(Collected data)
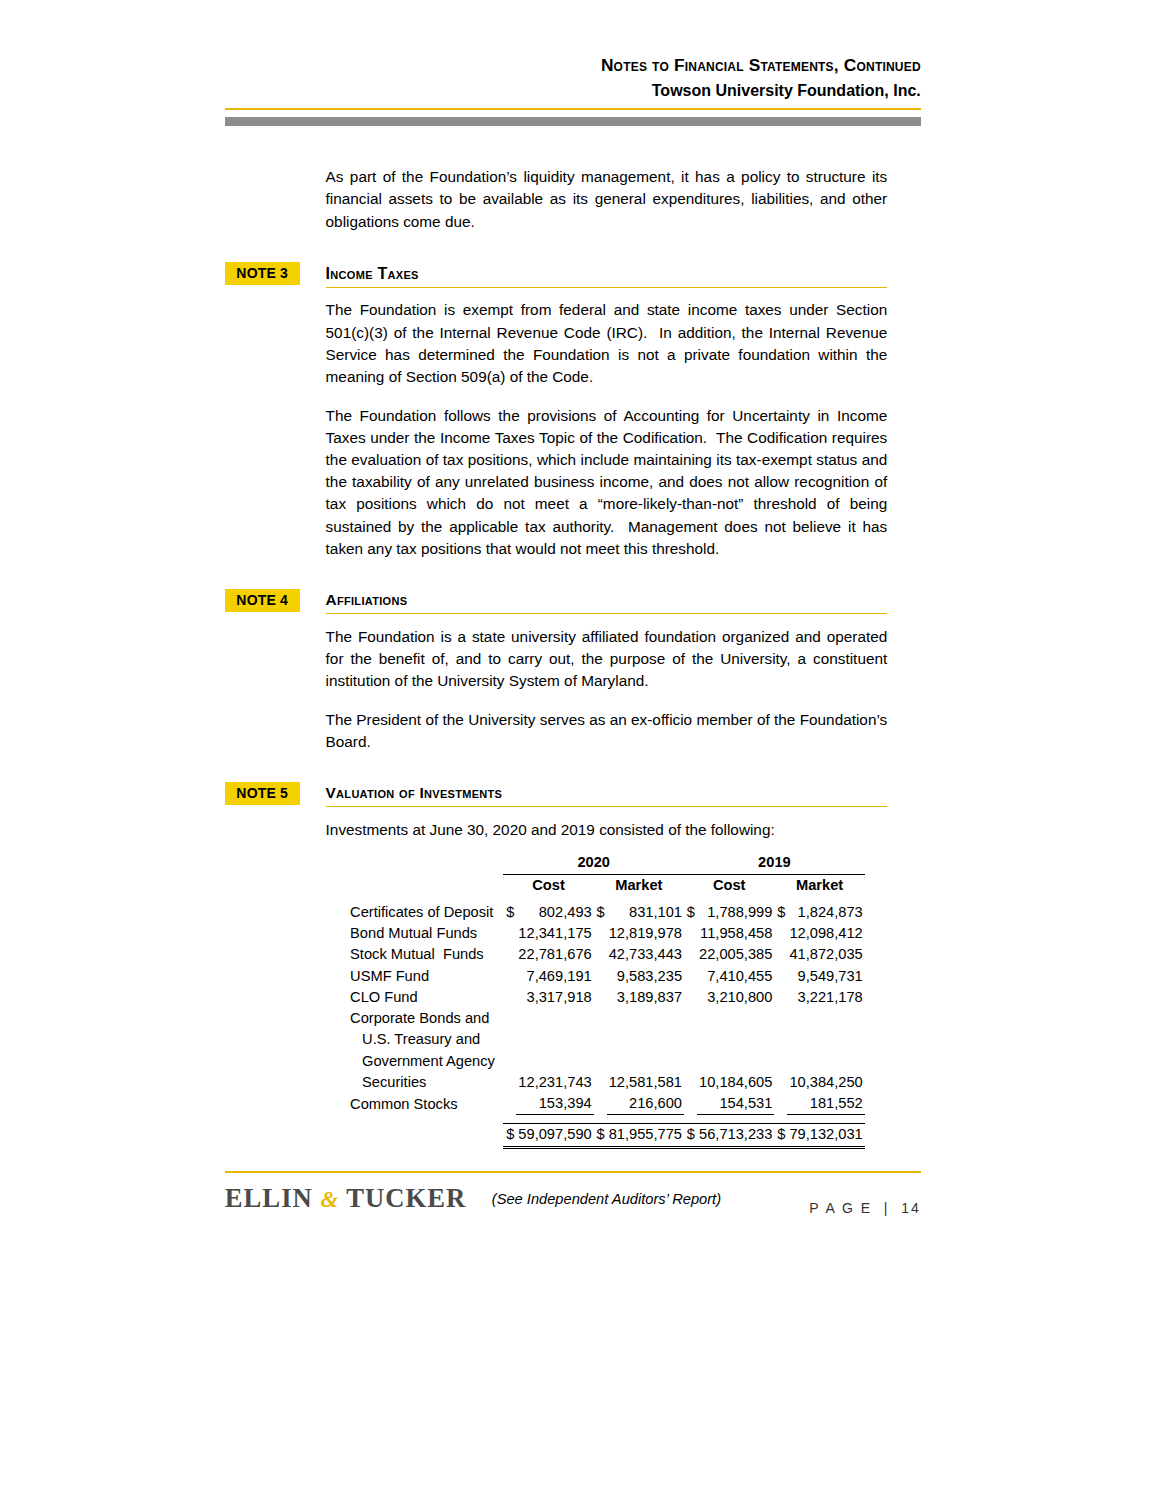Notes to Financial Statements, Continued
Towson University Foundation, Inc.
As part of the Foundation’s liquidity management, it has a policy to structure its financial assets to be available as its general expenditures, liabilities, and other obligations come due.
NOTE 3
Income Taxes
The Foundation is exempt from federal and state income taxes under Section 501(c)(3) of the Internal Revenue Code (IRC). In addition, the Internal Revenue Service has determined the Foundation is not a private foundation within the meaning of Section 509(a) of the Code.
The Foundation follows the provisions of Accounting for Uncertainty in Income Taxes under the Income Taxes Topic of the Codification. The Codification requires the evaluation of tax positions, which include maintaining its tax-exempt status and the taxability of any unrelated business income, and does not allow recognition of tax positions which do not meet a “more-likely-than-not” threshold of being sustained by the applicable tax authority. Management does not believe it has taken any tax positions that would not meet this threshold.
NOTE 4
Affiliations
The Foundation is a state university affiliated foundation organized and operated for the benefit of, and to carry out, the purpose of the University, a constituent institution of the University System of Maryland.
The President of the University serves as an ex-officio member of the Foundation’s Board.
NOTE 5
Valuation of Investments
Investments at June 30, 2020 and 2019 consisted of the following:
| | 2020 | 2019 |
| --- | --- | --- |
| | Cost | Market | Cost | Market |
| Certificates of Deposit | $ | 802,493 | $ | 831,101 | $ | 1,788,999 | $ | 1,824,873 |
| Bond Mutual Funds | | 12,341,175 | | 12,819,978 | | 11,958,458 | | 12,098,412 |
| Stock Mutual Funds | | 22,781,676 | | 42,733,443 | | 22,005,385 | | 41,872,035 |
| USMF Fund | | 7,469,191 | | 9,583,235 | | 7,410,455 | | 9,549,731 |
| CLO Fund | | 3,317,918 | | 3,189,837 | | 3,210,800 | | 3,221,178 |
| Corporate Bonds and | | | | | | | | |
| U.S. Treasury and | | | | | | | | |
| Government Agency | | | | | | | | |
| Securities | | 12,231,743 | | 12,581,581 | | 10,184,605 | | 10,384,250 |
| Common Stocks | | 153,394 | | 216,600 | | 154,531 | | 181,552 |
| | $ | 59,097,590 | $ | 81,955,775 | $ | 56,713,233 | $ | 79,132,031 |
(See Independent Auditors’ Report)
ELLIN & TUCKER
P A G E | 14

EXERCISE INSTRUCTIONS:
Please repeat, with no pictures, each line from the start of the records above through the line with "The Foundation is a", inclusive, and only those.

SOLUTION:
Notes to Financial Statements, Continued
Towson University Foundation, Inc.
As part of the Foundation’s liquidity management, it has a policy to structure its financial assets to be available as its general expenditures, liabilities, and other obligations come due.
NOTE 3
Income Taxes
The Foundation is exempt from federal and state income taxes under Section 501(c)(3) of the Internal Revenue Code (IRC). In addition, the Internal Revenue Service has determined the Foundation is not a private foundation within the meaning of Section 509(a) of the Code.
The Foundation follows the provisions of Accounting for Uncertainty in Income Taxes under the Income Taxes Topic of the Codification. The Codification requires the evaluation of tax positions, which include maintaining its tax-exempt status and the taxability of any unrelated business income, and does not allow recognition of tax positions which do not meet a “more-likely-than-not” threshold of being sustained by the applicable tax authority. Management does not believe it has taken any tax positions that would not meet this threshold.
NOTE 4
Affiliations
The Foundation is a state university affiliated foundation organized and operated for the benefit of, and to carry out, the purpose of the University, a constituent institution of the University System of Maryland.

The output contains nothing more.